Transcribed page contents
= = = = = = =

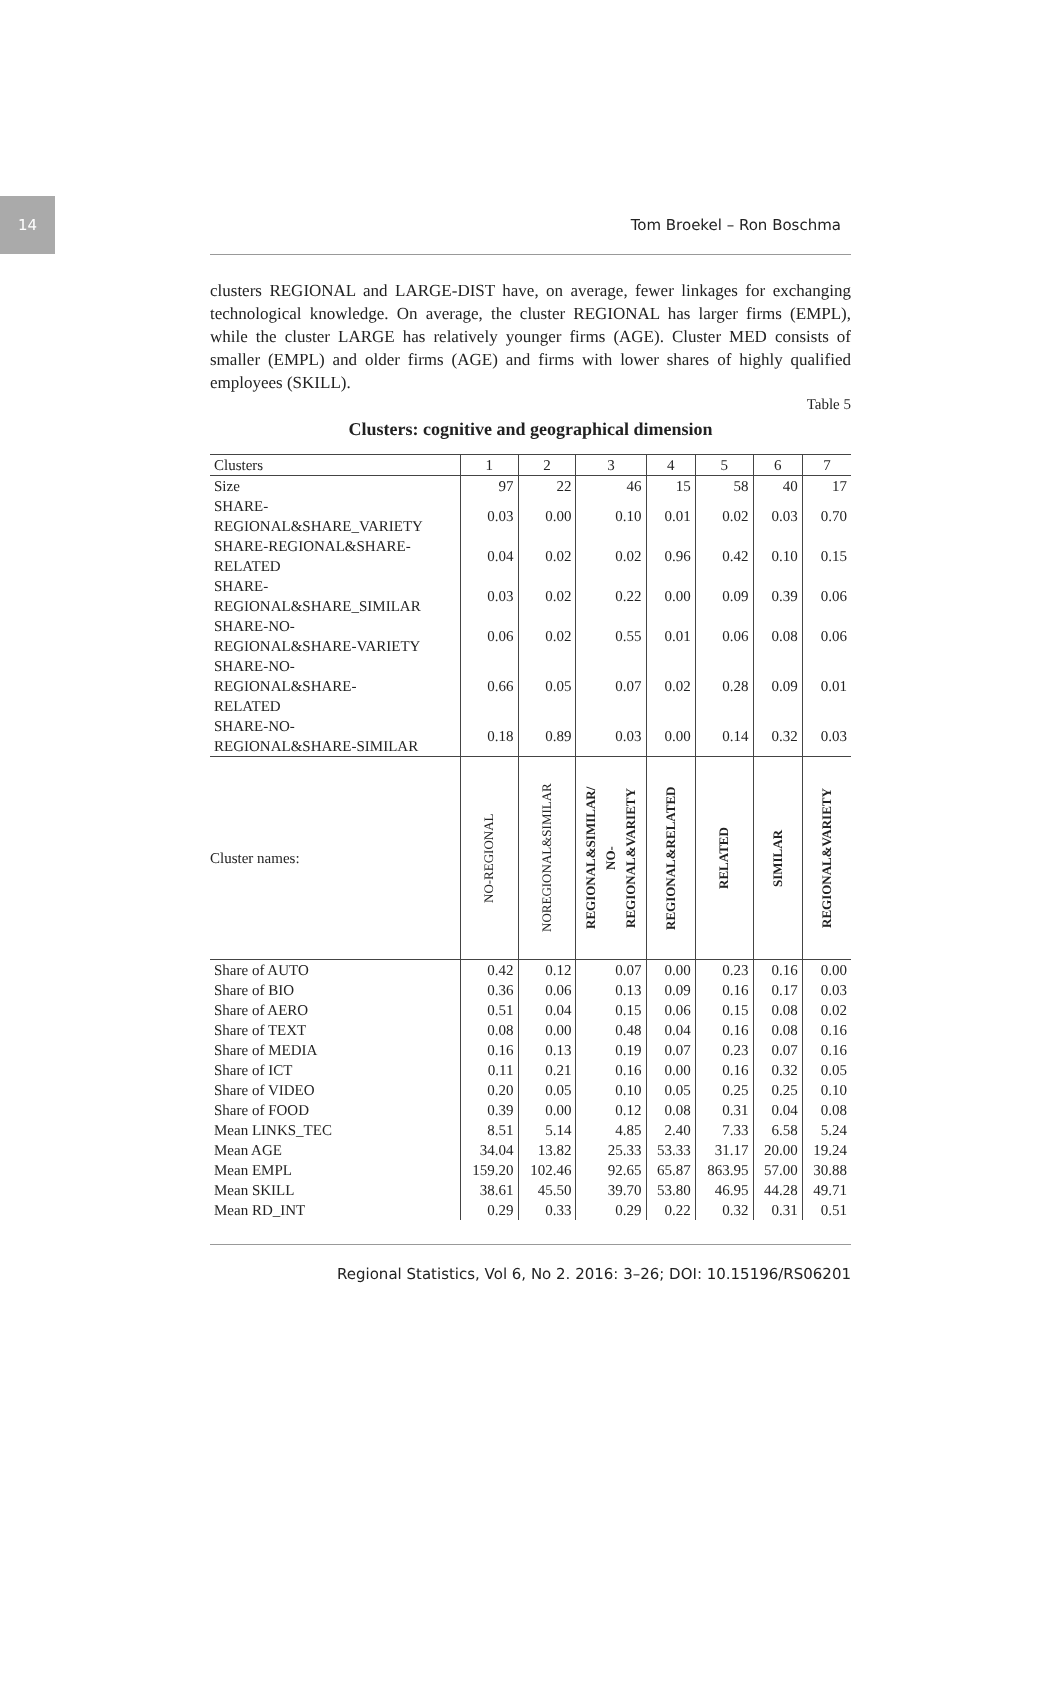14
Tom Broekel – Ron Boschma
clusters REGIONAL and LARGE-DIST have, on average, fewer linkages for exchanging technological knowledge. On average, the cluster REGIONAL has larger firms (EMPL), while the cluster LARGE has relatively younger firms (AGE). Cluster MED consists of smaller (EMPL) and older firms (AGE) and firms with lower shares of highly qualified employees (SKILL).
Table 5
Clusters: cognitive and geographical dimension
| Clusters | 1 | 2 | 3 | 4 | 5 | 6 | 7 |
| --- | --- | --- | --- | --- | --- | --- | --- |
| Size | 97 | 22 | 46 | 15 | 58 | 40 | 17 |
| SHARE- REGIONAL&SHARE_VARIETY | 0.03 | 0.00 | 0.10 | 0.01 | 0.02 | 0.03 | 0.70 |
| SHARE-REGIONAL&SHARE- RELATED | 0.04 | 0.02 | 0.02 | 0.96 | 0.42 | 0.10 | 0.15 |
| SHARE- REGIONAL&SHARE_SIMILAR | 0.03 | 0.02 | 0.22 | 0.00 | 0.09 | 0.39 | 0.06 |
| SHARE-NO- REGIONAL&SHARE-VARIETY | 0.06 | 0.02 | 0.55 | 0.01 | 0.06 | 0.08 | 0.06 |
| SHARE-NO- REGIONAL&SHARE- RELATED | 0.66 | 0.05 | 0.07 | 0.02 | 0.28 | 0.09 | 0.01 |
| SHARE-NO- REGIONAL&SHARE-SIMILAR | 0.18 | 0.89 | 0.03 | 0.00 | 0.14 | 0.32 | 0.03 |
| Cluster names: | NO-REGIONAL | NOREGIONAL&SIMILAR | REGIONAL&SIMILAR/ NO- REGIONAL&VARIETY | REGIONAL&RELATED | RELATED | SIMILAR | REGIONAL&VARIETY |
| Share of AUTO | 0.42 | 0.12 | 0.07 | 0.00 | 0.23 | 0.16 | 0.00 |
| Share of BIO | 0.36 | 0.06 | 0.13 | 0.09 | 0.16 | 0.17 | 0.03 |
| Share of AERO | 0.51 | 0.04 | 0.15 | 0.06 | 0.15 | 0.08 | 0.02 |
| Share of TEXT | 0.08 | 0.00 | 0.48 | 0.04 | 0.16 | 0.08 | 0.16 |
| Share of MEDIA | 0.16 | 0.13 | 0.19 | 0.07 | 0.23 | 0.07 | 0.16 |
| Share of ICT | 0.11 | 0.21 | 0.16 | 0.00 | 0.16 | 0.32 | 0.05 |
| Share of VIDEO | 0.20 | 0.05 | 0.10 | 0.05 | 0.25 | 0.25 | 0.10 |
| Share of FOOD | 0.39 | 0.00 | 0.12 | 0.08 | 0.31 | 0.04 | 0.08 |
| Mean LINKS_TEC | 8.51 | 5.14 | 4.85 | 2.40 | 7.33 | 6.58 | 5.24 |
| Mean AGE | 34.04 | 13.82 | 25.33 | 53.33 | 31.17 | 20.00 | 19.24 |
| Mean EMPL | 159.20 | 102.46 | 92.65 | 65.87 | 863.95 | 57.00 | 30.88 |
| Mean SKILL | 38.61 | 45.50 | 39.70 | 53.80 | 46.95 | 44.28 | 49.71 |
| Mean RD_INT | 0.29 | 0.33 | 0.29 | 0.22 | 0.32 | 0.31 | 0.51 |
Regional Statistics, Vol 6, No 2. 2016: 3–26; DOI: 10.15196/RS06201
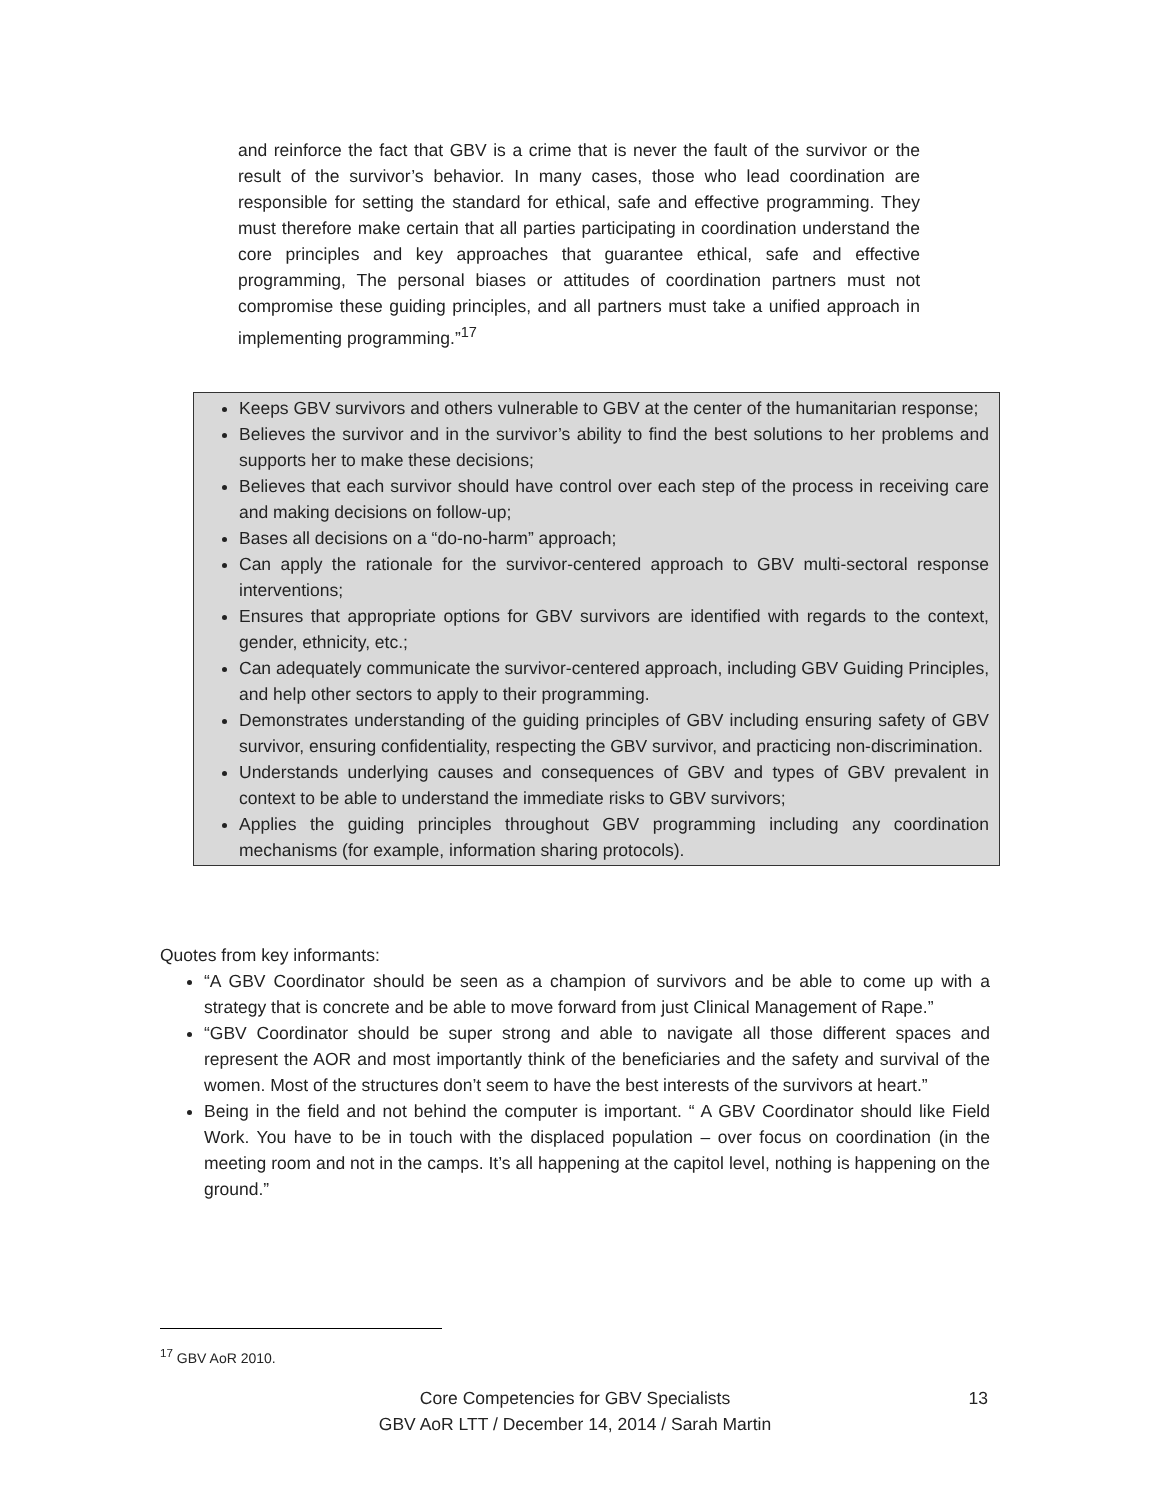and reinforce the fact that GBV is a crime that is never the fault of the survivor or the result of the survivor’s behavior. In many cases, those who lead coordination are responsible for setting the standard for ethical, safe and effective programming. They must therefore make certain that all parties participating in coordination understand the core principles and key approaches that guarantee ethical, safe and effective programming, The personal biases or attitudes of coordination partners must not compromise these guiding principles, and all partners must take a unified approach in implementing programming.”<sup>17</sup>
Keeps GBV survivors and others vulnerable to GBV at the center of the humanitarian response;
Believes the survivor and in the survivor’s ability to find the best solutions to her problems and supports her to make these decisions;
Believes that each survivor should have control over each step of the process in receiving care and making decisions on follow-up;
Bases all decisions on a “do-no-harm” approach;
Can apply the rationale for the survivor-centered approach to GBV multi-sectoral response interventions;
Ensures that appropriate options for GBV survivors are identified with regards to the context, gender, ethnicity, etc.;
Can adequately communicate the survivor-centered approach, including GBV Guiding Principles, and help other sectors to apply to their programming.
Demonstrates understanding of the guiding principles of GBV including ensuring safety of GBV survivor, ensuring confidentiality, respecting the GBV survivor, and practicing non-discrimination.
Understands underlying causes and consequences of GBV and types of GBV prevalent in context to be able to understand the immediate risks to GBV survivors;
Applies the guiding principles throughout GBV programming including any coordination mechanisms (for example, information sharing protocols).
Quotes from key informants:
“A GBV Coordinator should be seen as a champion of survivors and be able to come up with a strategy that is concrete and be able to move forward from just Clinical Management of Rape.”
“GBV Coordinator should be super strong and able to navigate all those different spaces and represent the AOR and most importantly think of the beneficiaries and the safety and survival of the women. Most of the structures don’t seem to have the best interests of the survivors at heart.”
Being in the field and not behind the computer is important. “ A GBV Coordinator should like Field Work. You have to be in touch with the displaced population – over focus on coordination (in the meeting room and not in the camps. It’s all happening at the capitol level, nothing is happening on the ground.”
<sup>17</sup> GBV AoR 2010.
Core Competencies for GBV Specialists
GBV AoR LTT / December 14, 2014 / Sarah Martin
13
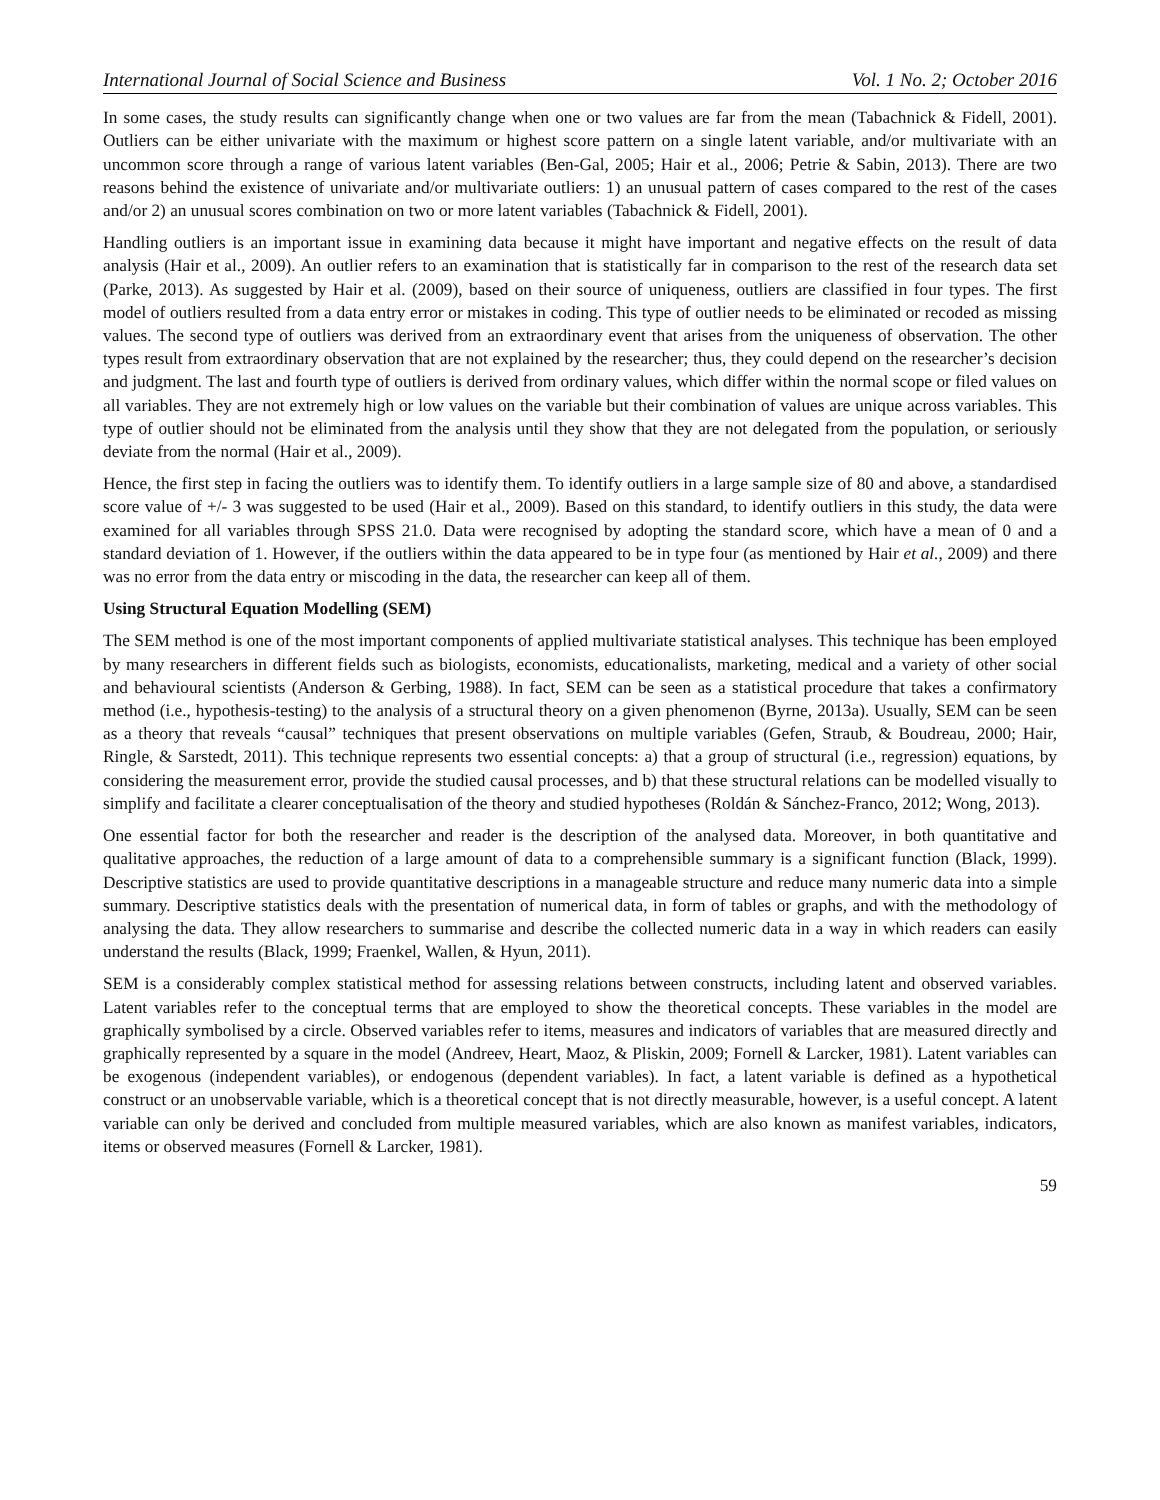International Journal of Social Science and Business Vol. 1 No. 2; October 2016
In some cases, the study results can significantly change when one or two values are far from the mean (Tabachnick & Fidell, 2001). Outliers can be either univariate with the maximum or highest score pattern on a single latent variable, and/or multivariate with an uncommon score through a range of various latent variables (Ben-Gal, 2005; Hair et al., 2006; Petrie & Sabin, 2013). There are two reasons behind the existence of univariate and/or multivariate outliers: 1) an unusual pattern of cases compared to the rest of the cases and/or 2) an unusual scores combination on two or more latent variables (Tabachnick & Fidell, 2001).
Handling outliers is an important issue in examining data because it might have important and negative effects on the result of data analysis (Hair et al., 2009). An outlier refers to an examination that is statistically far in comparison to the rest of the research data set (Parke, 2013). As suggested by Hair et al. (2009), based on their source of uniqueness, outliers are classified in four types. The first model of outliers resulted from a data entry error or mistakes in coding. This type of outlier needs to be eliminated or recoded as missing values. The second type of outliers was derived from an extraordinary event that arises from the uniqueness of observation. The other types result from extraordinary observation that are not explained by the researcher; thus, they could depend on the researcher’s decision and judgment. The last and fourth type of outliers is derived from ordinary values, which differ within the normal scope or filed values on all variables. They are not extremely high or low values on the variable but their combination of values are unique across variables. This type of outlier should not be eliminated from the analysis until they show that they are not delegated from the population, or seriously deviate from the normal (Hair et al., 2009).
Hence, the first step in facing the outliers was to identify them. To identify outliers in a large sample size of 80 and above, a standardised score value of +/- 3 was suggested to be used (Hair et al., 2009). Based on this standard, to identify outliers in this study, the data were examined for all variables through SPSS 21.0. Data were recognised by adopting the standard score, which have a mean of 0 and a standard deviation of 1. However, if the outliers within the data appeared to be in type four (as mentioned by Hair et al., 2009) and there was no error from the data entry or miscoding in the data, the researcher can keep all of them.
Using Structural Equation Modelling (SEM)
The SEM method is one of the most important components of applied multivariate statistical analyses. This technique has been employed by many researchers in different fields such as biologists, economists, educationalists, marketing, medical and a variety of other social and behavioural scientists (Anderson & Gerbing, 1988). In fact, SEM can be seen as a statistical procedure that takes a confirmatory method (i.e., hypothesis-testing) to the analysis of a structural theory on a given phenomenon (Byrne, 2013a). Usually, SEM can be seen as a theory that reveals “causal” techniques that present observations on multiple variables (Gefen, Straub, & Boudreau, 2000; Hair, Ringle, & Sarstedt, 2011). This technique represents two essential concepts: a) that a group of structural (i.e., regression) equations, by considering the measurement error, provide the studied causal processes, and b) that these structural relations can be modelled visually to simplify and facilitate a clearer conceptualisation of the theory and studied hypotheses (Roldán & Sánchez-Franco, 2012; Wong, 2013).
One essential factor for both the researcher and reader is the description of the analysed data. Moreover, in both quantitative and qualitative approaches, the reduction of a large amount of data to a comprehensible summary is a significant function (Black, 1999). Descriptive statistics are used to provide quantitative descriptions in a manageable structure and reduce many numeric data into a simple summary. Descriptive statistics deals with the presentation of numerical data, in form of tables or graphs, and with the methodology of analysing the data. They allow researchers to summarise and describe the collected numeric data in a way in which readers can easily understand the results (Black, 1999; Fraenkel, Wallen, & Hyun, 2011).
SEM is a considerably complex statistical method for assessing relations between constructs, including latent and observed variables. Latent variables refer to the conceptual terms that are employed to show the theoretical concepts. These variables in the model are graphically symbolised by a circle. Observed variables refer to items, measures and indicators of variables that are measured directly and graphically represented by a square in the model (Andreev, Heart, Maoz, & Pliskin, 2009; Fornell & Larcker, 1981). Latent variables can be exogenous (independent variables), or endogenous (dependent variables). In fact, a latent variable is defined as a hypothetical construct or an unobservable variable, which is a theoretical concept that is not directly measurable, however, is a useful concept. A latent variable can only be derived and concluded from multiple measured variables, which are also known as manifest variables, indicators, items or observed measures (Fornell & Larcker, 1981).
59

= = = = = = =

Using the data above, print exactly the lines from the line that contains "Bases all decisions" through the line that contains "Quotes from key", with both included.

Bases all decisions on a “do-no-harm” approach;
Can apply the rationale for the survivor-centered approach to GBV multi-sectoral response interventions;
Ensures that appropriate options for GBV survivors are identified with regards to the context, gender, ethnicity, etc.;
Can adequately communicate the survivor-centered approach, including GBV Guiding Principles, and help other sectors to apply to their programming.
Demonstrates understanding of the guiding principles of GBV including ensuring safety of GBV survivor, ensuring confidentiality, respecting the GBV survivor, and practicing non-discrimination.
Understands underlying causes and consequences of GBV and types of GBV prevalent in context to be able to understand the immediate risks to GBV survivors;
Applies the guiding principles throughout GBV programming including any coordination mechanisms (for example, information sharing protocols).
Quotes from key informants:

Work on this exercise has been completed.